§ **Passage for review**:
################

In practice, the compiler-writer's decisions are strongly influenced by the architecture, because unless there's a strong reason otherwise they want the implementation to be efficient and interoperable. Processor manufacturers or OS vendors often publish a thing called a "C ABI", which tells you (among other things), how big the types are and how they're stored in memory. Compilers are never obliged to follow the standard ABI for their architecture, and CPUs often have more than one common ABI anyway, but to call directly from code out of one compiler to code out of another, both compilers have to be using the same ABI. So if your C compiler doesn't use the Windows ABI on Windows, then you'd need extra wrappers to call into Windows dlls. If your compiler supports multiple platforms, then it quite likely uses different ABIs on different platforms.

You often see abbreviations used to indicate which of several ABIs is in use. So for instance when a compiler on a 64 bit platform says it's LP64, that means long and pointers are 64bit, and by omission int is 32bit. If it says ILP64, that means int is 64bit too.

In the end, it's more a case of the compiler-writer choosing from a menu of sensible options, than picking numbers out of the air arbitrarily. But the implementation is always free to do whatever it likes. If you want to write a compiler for x86 which emulates a machine with 9-bit bytes and 3-byte words, then the C standard allows it. But as far as the OS is concerned you're on your own.

Steve Jessop

################

§ **What is needed**: In the text on C compiler ABIs, what does it mean when a compiler on a 64-bit platform says it is LP64?

################

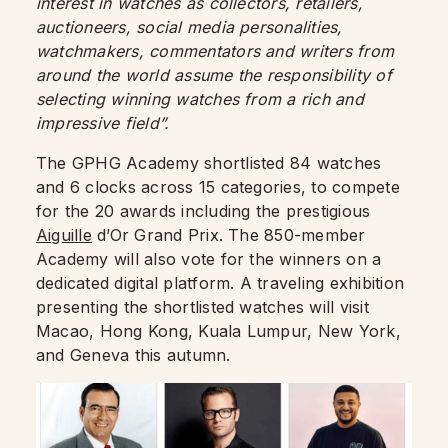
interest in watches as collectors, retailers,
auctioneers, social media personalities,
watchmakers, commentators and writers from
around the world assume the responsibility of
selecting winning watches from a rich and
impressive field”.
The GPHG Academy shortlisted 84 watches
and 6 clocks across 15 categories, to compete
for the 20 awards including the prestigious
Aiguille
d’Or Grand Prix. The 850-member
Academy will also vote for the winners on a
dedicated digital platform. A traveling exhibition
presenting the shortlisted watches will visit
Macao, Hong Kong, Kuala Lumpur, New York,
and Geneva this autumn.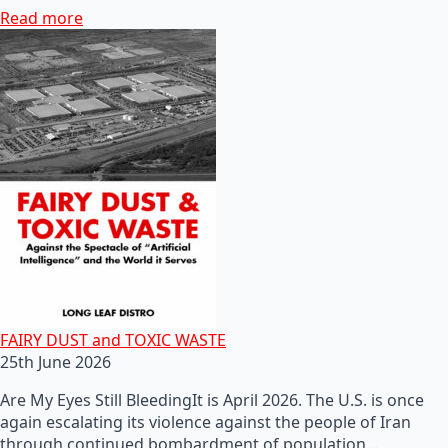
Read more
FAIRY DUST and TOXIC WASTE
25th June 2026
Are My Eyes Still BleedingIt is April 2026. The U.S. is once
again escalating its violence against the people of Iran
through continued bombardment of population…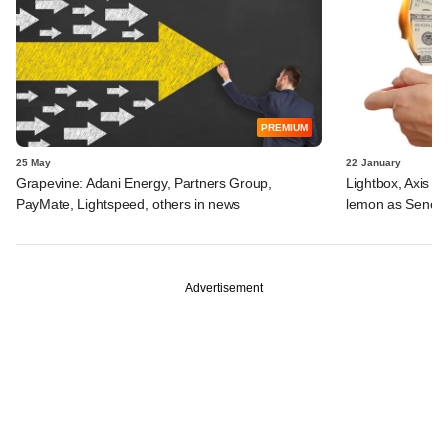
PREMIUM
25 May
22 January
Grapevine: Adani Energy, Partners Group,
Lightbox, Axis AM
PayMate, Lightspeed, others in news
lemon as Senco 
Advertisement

################

§ **Answer box**: Long and pointers are 64 bits, and int is 32 bits.